Custom kernels

As Kozma Prutkov repeatedly said, “One cannot embrace the unembraceable”. So in order to be usable, VexCL has to support custom kernels. vex::backend::kernel is a thin wrapper around a compute kernel for each of the contexts. Its constructor takes a command queue and the kernel source code, and its function call operator submits the kernel to the specified command queue. The following example builds and launches a custom kernel for the a context with a single device:

// Compile the kernel. This can be done once per program lifetime.
// If offline kernel cache is enabled, it will be used for custom kernels as well.
vex::backend::kernel dummy(ctx.queue(0), VEX_STRINGIZE_SOURCE(
    kernel void dummy(ulong n, global int *x) {
        for(size_t i = get_global_id(0); i < n; i += get_global_size(0))
            x[i] = 42;
    }),
    "dummy");

vex::vector<int> x(ctx, n);

// Apply the kernel to the vector partition located on the first device:
dummy(ctx.queue(0), static_cast<cl_ulong>(n), x(0));

In case there are several devices in the context, you will need to create an instance of the kernel for each of the devices. vex::vector::operator()() returns vector partition located on the given device.

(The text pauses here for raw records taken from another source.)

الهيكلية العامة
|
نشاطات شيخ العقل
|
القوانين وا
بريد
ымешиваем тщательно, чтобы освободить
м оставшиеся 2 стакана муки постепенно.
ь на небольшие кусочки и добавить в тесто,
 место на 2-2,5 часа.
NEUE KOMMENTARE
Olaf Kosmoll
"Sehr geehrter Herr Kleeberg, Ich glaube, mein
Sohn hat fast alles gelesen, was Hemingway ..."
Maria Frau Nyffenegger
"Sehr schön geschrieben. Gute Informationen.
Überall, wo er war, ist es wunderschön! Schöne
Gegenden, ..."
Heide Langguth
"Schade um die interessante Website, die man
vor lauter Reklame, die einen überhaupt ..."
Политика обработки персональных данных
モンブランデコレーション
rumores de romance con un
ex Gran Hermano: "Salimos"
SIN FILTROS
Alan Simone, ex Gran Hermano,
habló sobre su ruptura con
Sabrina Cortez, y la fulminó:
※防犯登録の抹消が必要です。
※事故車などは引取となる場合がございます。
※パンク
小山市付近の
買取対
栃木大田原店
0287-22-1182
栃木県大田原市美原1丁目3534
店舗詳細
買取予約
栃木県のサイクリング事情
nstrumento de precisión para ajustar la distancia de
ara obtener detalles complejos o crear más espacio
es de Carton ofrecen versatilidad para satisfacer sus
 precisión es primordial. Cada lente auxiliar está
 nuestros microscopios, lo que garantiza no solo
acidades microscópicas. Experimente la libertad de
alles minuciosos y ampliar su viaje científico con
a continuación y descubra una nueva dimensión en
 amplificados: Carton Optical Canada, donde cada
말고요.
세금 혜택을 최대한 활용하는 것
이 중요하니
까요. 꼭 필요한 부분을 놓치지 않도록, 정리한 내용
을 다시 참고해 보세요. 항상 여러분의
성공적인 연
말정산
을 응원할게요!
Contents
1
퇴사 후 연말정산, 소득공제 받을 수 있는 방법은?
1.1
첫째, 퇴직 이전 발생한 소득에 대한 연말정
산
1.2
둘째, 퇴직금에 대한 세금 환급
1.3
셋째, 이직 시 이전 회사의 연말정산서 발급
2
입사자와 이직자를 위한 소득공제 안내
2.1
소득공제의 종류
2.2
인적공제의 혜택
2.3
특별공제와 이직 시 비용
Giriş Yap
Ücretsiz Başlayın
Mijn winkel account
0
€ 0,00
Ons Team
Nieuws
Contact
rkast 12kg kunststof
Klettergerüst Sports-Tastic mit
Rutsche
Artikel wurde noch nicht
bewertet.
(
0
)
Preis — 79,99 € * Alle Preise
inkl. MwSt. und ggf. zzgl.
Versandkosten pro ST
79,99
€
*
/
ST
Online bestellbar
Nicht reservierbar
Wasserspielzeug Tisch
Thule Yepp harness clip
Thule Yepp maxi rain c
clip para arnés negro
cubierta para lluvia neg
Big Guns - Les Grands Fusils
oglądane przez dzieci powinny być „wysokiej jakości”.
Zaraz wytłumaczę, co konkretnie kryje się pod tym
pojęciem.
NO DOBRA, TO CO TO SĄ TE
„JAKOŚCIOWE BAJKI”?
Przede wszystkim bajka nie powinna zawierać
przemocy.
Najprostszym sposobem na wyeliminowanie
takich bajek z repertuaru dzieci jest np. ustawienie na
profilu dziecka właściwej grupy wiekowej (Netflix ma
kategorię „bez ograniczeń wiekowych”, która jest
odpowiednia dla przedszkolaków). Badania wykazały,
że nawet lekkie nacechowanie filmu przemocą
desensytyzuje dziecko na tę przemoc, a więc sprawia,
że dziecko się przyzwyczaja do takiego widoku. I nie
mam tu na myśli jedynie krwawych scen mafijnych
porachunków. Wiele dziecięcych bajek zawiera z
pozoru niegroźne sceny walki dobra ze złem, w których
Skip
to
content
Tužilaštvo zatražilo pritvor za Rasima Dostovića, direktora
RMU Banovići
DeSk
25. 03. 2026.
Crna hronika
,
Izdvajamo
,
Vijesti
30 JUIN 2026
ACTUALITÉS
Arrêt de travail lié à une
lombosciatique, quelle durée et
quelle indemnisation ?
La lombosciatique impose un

If the result depends on the neighboring points, one has to keep in mind that these points are possibly located on a different compute device. In this case the exchange of these halo points has to be addressed manually.

std::vector<vex::backend::kernel> kernel;

// Compile and store the kernels for the later use.
for(uint d = 0; d < ctx.size(); d++) {
    kernel.emplace_back(ctx.queue(d), VEX_STRINGIZE_SOURCE(
        kernel void dummy(ulong n, global float *x) {
            for(size_t i = get_global_id(0); i < n; i += get_global_size(0))
                x[i] = 4.2;
        }),
        "dummy");
}

// Apply the kernels to the vector partitions on each device.
for(uint d = 0; d < ctx.size(); d++)
    kernel[d](ctx.queue(d), static_cast<cl_ulong>(x.part_size(d)), x(d));